◆ **任务说明**
1. 在阅读材料的输入说明中,每个测试用例的石头数量 n 的取值范围是多少?
2. 根据阅读材料,说明 Freddy 为什么打算跳过去找 Fiona,而不是游过去。
3. 列出阅读材料的代码中用 #include 引入的所有头文件。

◆ **阅读材料**
--------
Freddy Frog is sitting on a stone in the middle of a lake. Suddenly he notices Fiona Frog who is sitting on another stone. He plans to visit her, but since the water is dirty and full of tourists’ sunscreen, he wants to avoid swimming and instead reach her by jumping.

题目链接 http://poj.org/problem?id=2253

Unfortunately Fiona’s stone is out of his jump range. Therefore Freddy considers to use other stones as intermediate stops and reach her by a sequence of several small jumps.

To execute a given sequence of jumps, a frog’s jump range obviously must be at least as long as the longest jump occuring in the sequence. The frog distance (humans also call it minimax distance) between two stones therefore is defined as the minimum necessary jump range over all possible paths between the two stones.

You are given the coordinates of Freddy’s stone, Fiona’s stone and all other stones in the lake. Your job is to compute the frog distance between Freddy’s and Fiona’s stone.

Input

The input will contain one or more test cases. The first line of each test case will contain the number of stones n (2<=n<=200). The next n lines each contain two integers xi,yi (0 <= xi,yi <= 1000) representing the coordinates of stone #i. Stone #1 is Freddy’s stone, stone #2 is Fiona’s stone, the other n-2 stones are unoccupied. There’s a blank line following each test case. Input is terminated by a value of zero (0) for n.

Output

For each test case, print a line saying “Scenario #x” and a line saying “Frog Distance = y” where x is replaced by the test case number (they are numbered from 1) and y is replaced by the appropriate real number, printed to three decimals. Put a blank line after each test case, even after the last one.

Sample Input

2

0 0

3 4

3

17 4

19 4

18 5

0

Sample Output

Scenario #1

Frog Distance = 5.000

Scenario #2

Frog Distance = 1.414

题意

此青蛙想到彼青蛙那里去,期间有许多石头,此青蛙可以通过这些石头跳过去。问至少要跳的最大距离,即所有路径上石头间的最大距离的最小值。

最短路变形

最小化最大值:

两条路:

  1. 当前直达

  2. 中转

    择优(最远“跳距”最小的那条)

这里有个相反的:最大化最小值: https://fireworks99.github.io/2019/03/29/POJ-1797-Heavy-Transportation/

code of spfa

#include <cmath>
#include <queue>
#include <cstdio>
#include <cstring>
#include <iostream>
#include <algorithm>
using namespace std;
const int inf = 0x3f3f3f3f;

int n;
bool vis[305];
double dis[305][305];
double ans[305];///ans[i]存:起点到i点所有路的所有路段(经最短化处理)中的最长边

struct node
{
    double x, y;
} a[305];


void spfa(int start)
--------
◆ **展示列表**
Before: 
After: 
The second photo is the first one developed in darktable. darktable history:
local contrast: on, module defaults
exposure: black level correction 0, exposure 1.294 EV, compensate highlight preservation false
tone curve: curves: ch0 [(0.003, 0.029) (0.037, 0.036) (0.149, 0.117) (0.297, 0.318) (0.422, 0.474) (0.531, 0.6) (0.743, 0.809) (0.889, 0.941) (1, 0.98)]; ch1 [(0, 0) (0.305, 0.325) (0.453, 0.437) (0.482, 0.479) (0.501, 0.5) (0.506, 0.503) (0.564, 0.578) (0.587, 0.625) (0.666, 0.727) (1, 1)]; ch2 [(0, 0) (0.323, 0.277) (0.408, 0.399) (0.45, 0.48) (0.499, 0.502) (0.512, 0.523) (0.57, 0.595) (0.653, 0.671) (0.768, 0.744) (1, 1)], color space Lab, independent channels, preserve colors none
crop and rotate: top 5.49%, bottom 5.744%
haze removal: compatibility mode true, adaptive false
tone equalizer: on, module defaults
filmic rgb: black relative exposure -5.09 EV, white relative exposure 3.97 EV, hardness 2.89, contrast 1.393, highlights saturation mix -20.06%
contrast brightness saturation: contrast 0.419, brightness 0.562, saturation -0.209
--------
◆ **参考答案**
1. 2<=n<=200,即 n 在 2 到 200 之间。

2. 湖水很脏,而且满是游客的防晒霜,所以他想避免游泳,改为靠跳跃到达 Fiona 所在的石头。

3. cmath、queue、cstdio、cstring、iostream、algorithm